As our apocalyptic world, the inner-city cesspool of crime and poverty, orbited upon its bloody axis, we were systematically relegated to the bottom of society and painted as the worst of the worst-dysfunctional, illiterate dregs who could not function on our own but must be chained, warehoused, and controlled by the state, separated from all that defined our unacceptable characteristics and recalcitrant behavior. Thus the Chicano was made a prime candidate for Pelican Bay's infamous SHU, a prison environment designed solely to test an individual's threshhold for unabated pain and physical abuse, as though we deserve nothing better than a steel-toed boot to the face and balls.

This is the existence that many of us will never escape-invisible and mute half-men who live in the shadows of confinement, pacified and numbed, unable to touch, feel or hold our loved ones.

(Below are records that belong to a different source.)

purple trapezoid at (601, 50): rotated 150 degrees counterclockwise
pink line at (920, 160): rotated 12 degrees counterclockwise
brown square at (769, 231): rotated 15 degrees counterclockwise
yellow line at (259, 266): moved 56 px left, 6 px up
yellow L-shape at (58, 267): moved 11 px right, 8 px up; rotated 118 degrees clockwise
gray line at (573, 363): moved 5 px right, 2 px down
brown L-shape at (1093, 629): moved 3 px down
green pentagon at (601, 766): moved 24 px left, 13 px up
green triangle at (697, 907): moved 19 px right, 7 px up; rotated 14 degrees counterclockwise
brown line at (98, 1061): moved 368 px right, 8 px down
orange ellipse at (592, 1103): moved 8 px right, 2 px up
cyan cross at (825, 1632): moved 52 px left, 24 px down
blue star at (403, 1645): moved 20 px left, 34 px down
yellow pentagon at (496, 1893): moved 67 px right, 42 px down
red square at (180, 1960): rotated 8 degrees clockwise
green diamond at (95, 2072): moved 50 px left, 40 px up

It is obvious to me, facing a lifetime of incarceration and spitting in its eye, that ten or twenty Pelican Bays erected on the morrow will not alter the crime rate one iota! There will always be a need to pour billions of dollars into prison after prison to incarcerate Chicanos so long as we continue to spawn chavalitos who don't know who they are nor where they came from-chavalitos who will never know of such men as Diego Rivera, Rufino Tamayo, Octavio Paz, Carlos Fuentes, and Jose Vasconcelos-all men of color and vision who sought to enlighten the minds of Chicano/Mexicano children.